__Document segment__:
# NDK_ARMA_GOF

 int __stdcall NDK_ARMA_GOF ( double * pData, size_t nSize, double mean, double sigma, double * phis, size_t p, double * thetas, size_t q, WORD retType, double * retVal )

Computes the log-likelihood ((LLF), Akaike Information Criterion (AIC) or other goodness of fit function of the ARMA model.

Returns
status code of the operation
Return values
 NDK_SUCCESS Operation successful NDK_FAILED Operation unsuccessful. See Macros for full list.
Parameters
[in] pData  is the univariate time series data (a one dimensional array).
[in] nSize  is the number of observations in pData.
[in] mean  is the ARMA model mean (i.e. mu).
[in] sigma  is the standard deviation of the model's residuals/innovations.
[in] phis  are the parameters of the AR(p) component model (starting with the lowest lag).
[in] p is the number of elements in phis (order of AR component)
[in] thetas  are the parameters of the MA(q) component model (starting with the lowest lag).
[in] q is the number of elements in thetas (order of MA component)
[in] retType  is a switch to select a fitness measure
Order   Description
1 Log-Likelihood Function (LLF) (default)
2 Akaike Information Criterion (AIC)
3 Schwarz/Bayesian Information Criterion (SIC/BIC)
4 Hannan-Quinn information criterion (HQC)
[out] retVal  is the calculated goodness of fit value.
Remarks
1. The underlying model is described here.
2. The time series is homogeneous or equally spaced.
3. The time series may include missing values (e.g. NaN) at either end.
4. The long-run mean can take any value or be omitted, in which case a zero value is assumed.
5. The residuals/innovations standard deviation (sigma) must greater than zero.
6. For the input argument - phi:
• The input argument is optional and can be omitted, in which case no AR component is included.
• The order of the parameters starts with the lowest lag.
• One or more parameters may have missing values or an error code (i.e. #NUM!, #VALUE!, etc.).
• The order of the AR component model is solely determined by the order of the last value in the array with a numeric value (vs. missing or error).
7. For the input argument - theta:
• The input argument is optional and can be omitted, in which case no MA component is included.
• The order of the parameters starts with the lowest lag.
• One or more values in the input argument can be missing or an error code (i.e. #NUM!, #VALUE!, etc.).
• The order of the MA component model is solely determined by the order of the last value in the array with a numeric value (vs. missing or error).
8. Missing parameters values reduce the model's actual number of overall parameters, thus improving the AIC, BIC, and HQC statistics.
Requirements
Examples



 Namespace: NumXLAPI Class: SFSDK Scope: Public Lifetime: Static
 int NDK_ARMA_GOF ( double[] pData, UIntPtr nSize, double mean, double sigma, double[] phis, UIntPtr p, double * thetas, UIntPtr q, short retType, ref double retVal )

Computes the log-likelihood ((LLF), Akaike Information Criterion (AIC) or other goodness of fit function of the ARMA model.

__Exercise tasks__:
1: In the NDK_ARMA_GOF reference, translate this sentence into Spanish: "The input argument is optional and can be omitted, in which case no AR component is included."
2: Answer from the NDK_ARMA_GOF reference:
(a) Which retType value selects the Akaike Information Criterion?
(b) What value is assumed when the long-run mean is omitted?
(c) What namespace is listed for the function?
3: Extend the NDK_ARMA_GOF reference past its final sentence.

__Items__:
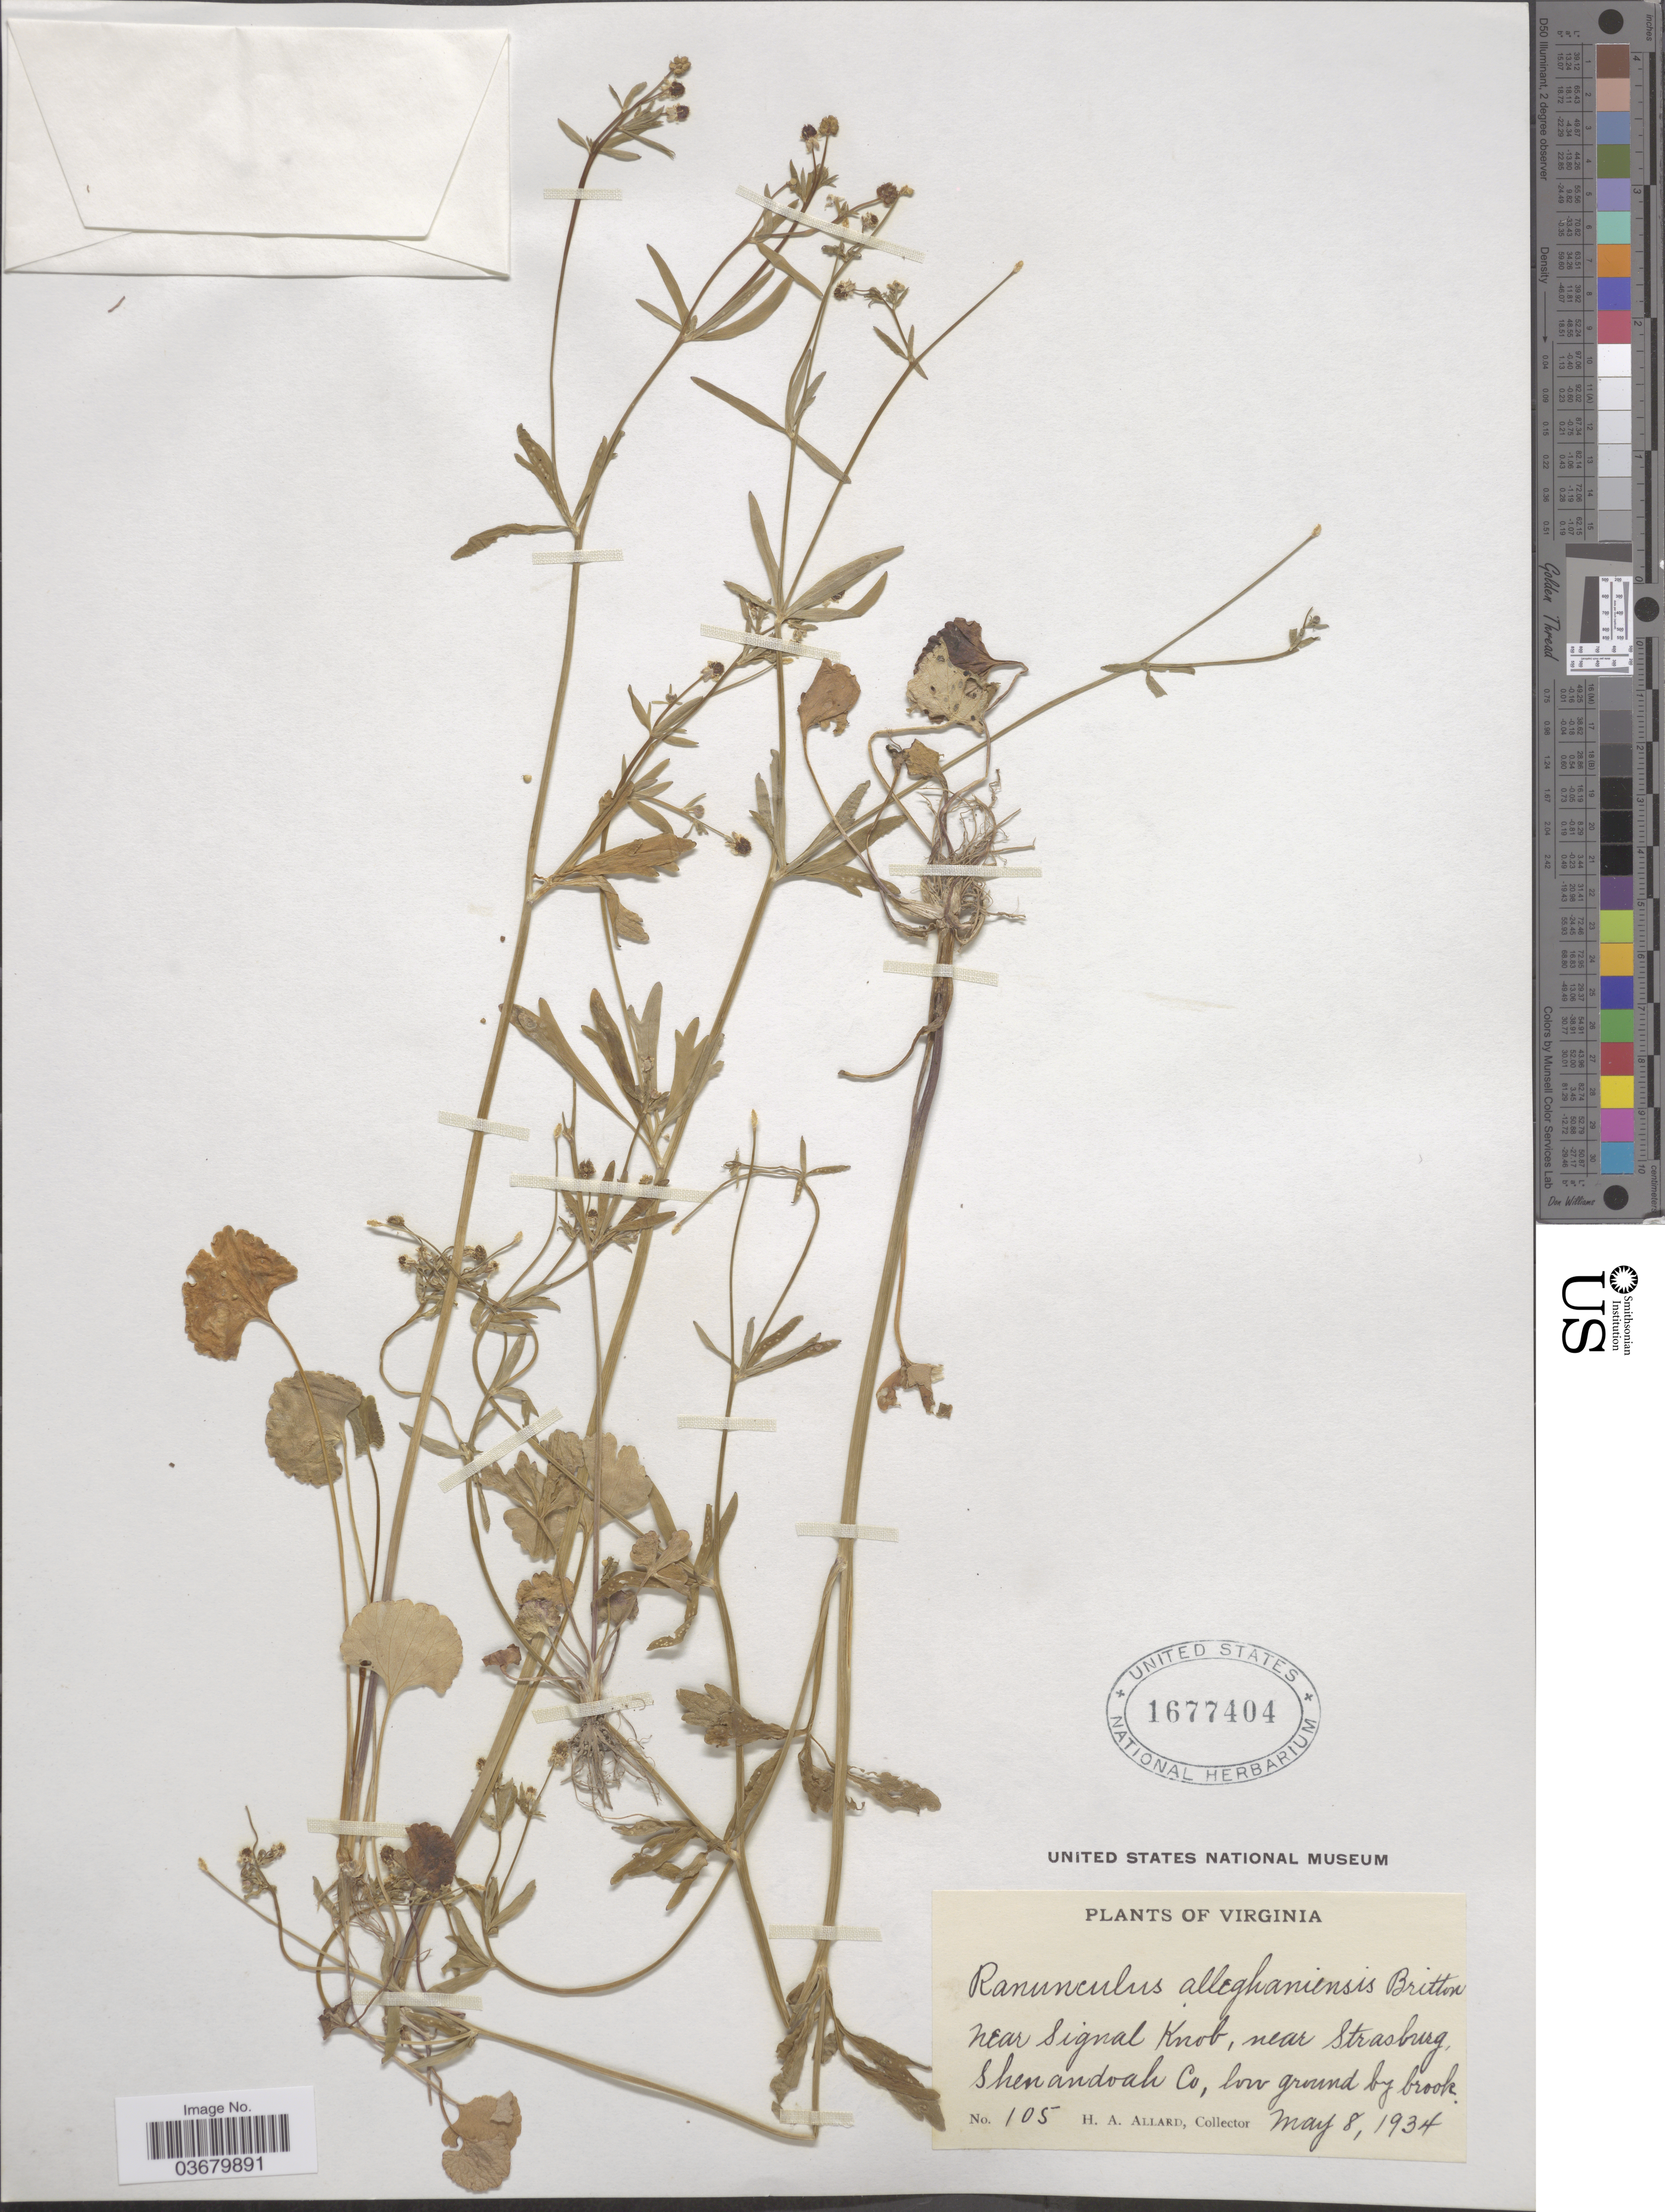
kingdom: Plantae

* * *

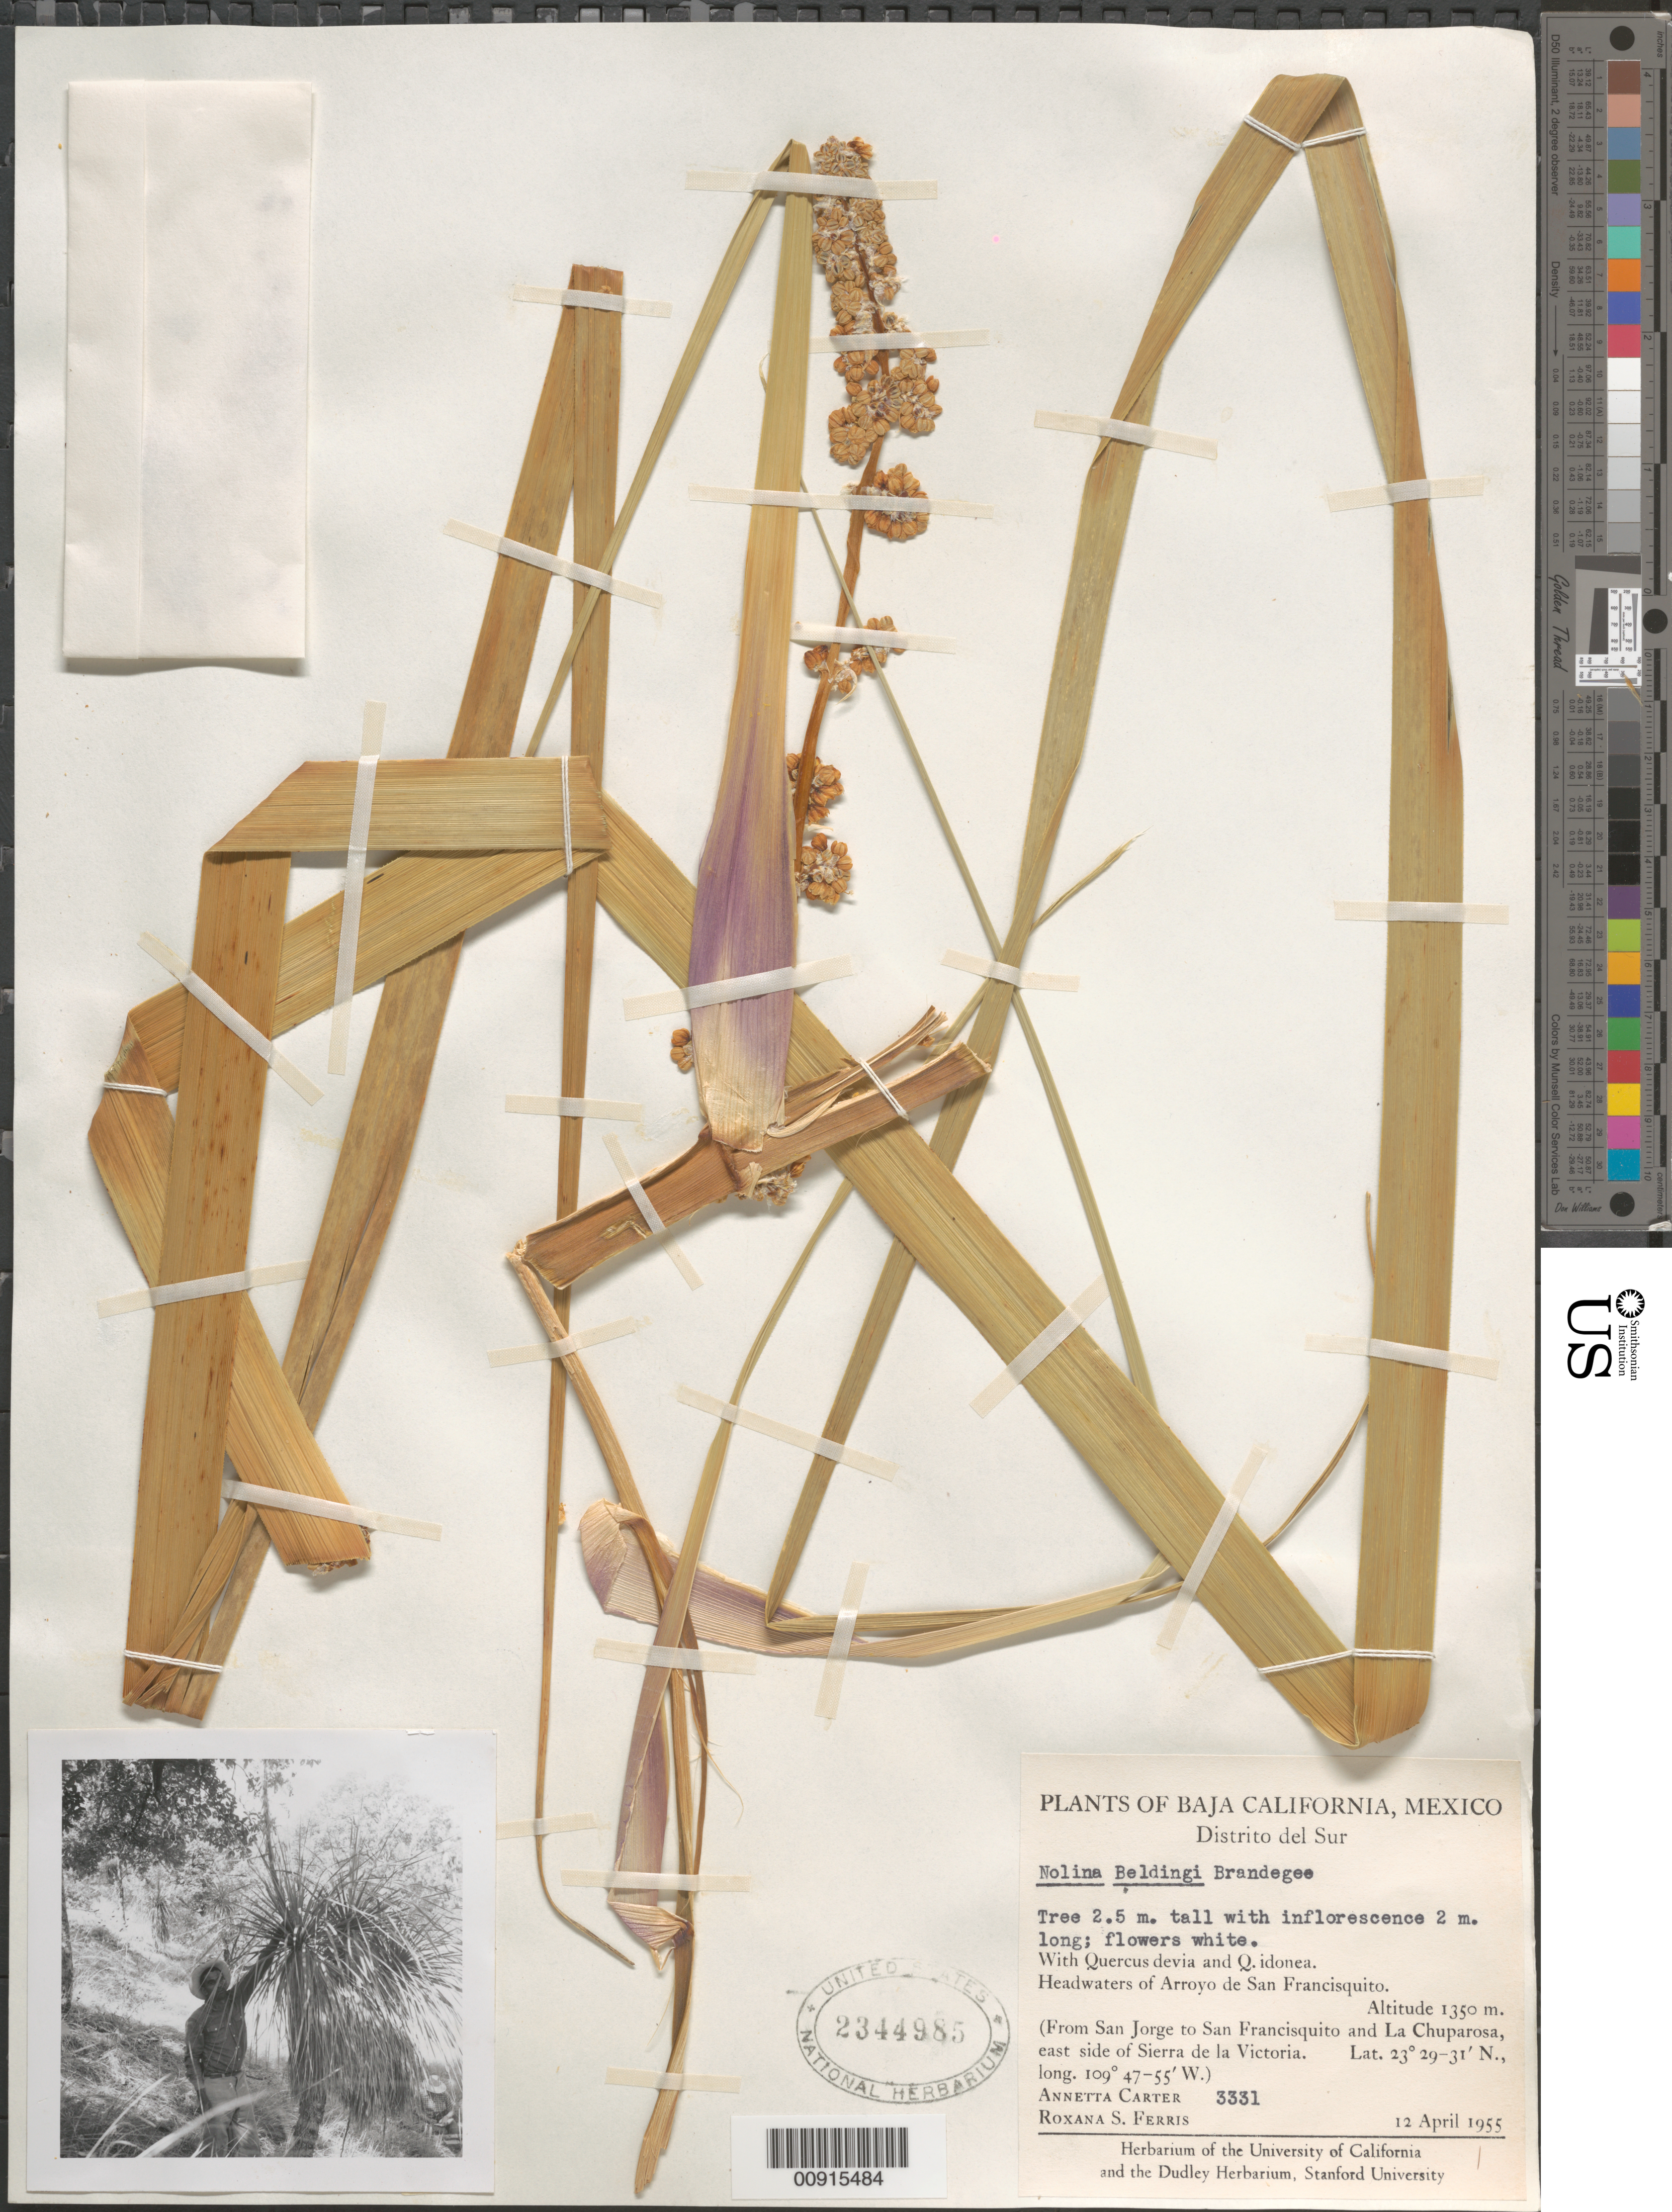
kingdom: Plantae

__Results by task__:
1: El argumento de entrada es opcional y puede omitirse, en cuyo caso no se incluye ningún componente AR.

2:
(a) 2
(b) Zero
(c) NumXLAPI

3:
Return Value

a value from NDK_RETCODE enumeration for the status of the call.

 NDK_SUCCESS operation successful Error Error Code
Parameters
[in] pData  is the univariate time series data (a one dimensional array).
[in] nSize  is the number of observations in pData.
[in] mean  is the ARMA model mean (i.e. mu).
[in] sigma  is the standard deviation of the model's residuals/innovations.
[in] phis  are the parameters of the AR(p) component model (starting with the lowest lag).
[in] p is the number of elements in phis (order of AR component)
[in] thetas  are the parameters of the MA(q) component model (starting with the lowest lag).
[in] q is the number of elements in thetas (order of MA component)
[in] retType  is a switch to select a fitness measure
Order   Description
1 Log-Likelihood Function (LLF) (default)
2 Akaike Information Criterion (AIC)
3 Schwarz/Bayesian Information Criterion (SIC/BIC)
4 Hannan-Quinn information criterion (HQC)
[out] retVal  is the calculated goodness of fit value.
Remarks
1. The underlying model is described here.
2. The time series is homogeneous or equally spaced.
3. The time series may include missing values (e.g. NaN) at either end.
4. The long-run mean can take any value or be omitted, in which case a zero value is assumed.
5. The residuals/innovations standard deviation (sigma) must greater than zero.
6. For the input argument - phi:
• The input argument is optional and can be omitted, in which case no AR component is included.
• The order of the parameters starts with the lowest lag.
• One or more parameters may have missing values or an error code (i.e. #NUM!, #VALUE!, etc.).
• The order of the AR component model is solely determined by the order of the last value in the array with a numeric value (vs. missing or error).
7. For the input argument - theta:
• The input argument is optional and can be omitted, in which case no MA component is included.
• The order of the parameters starts with the lowest lag.
• One or more values in the input argument can be missing or an error code (i.e. #NUM!, #VALUE!, etc.).
• The order of the MA component model is solely determined by the order of the last value in the array with a numeric value (vs. missing or error).
8. Missing parameters values reduce the model's actual number of overall parameters, thus improving the AIC, BIC, and HQC statistics.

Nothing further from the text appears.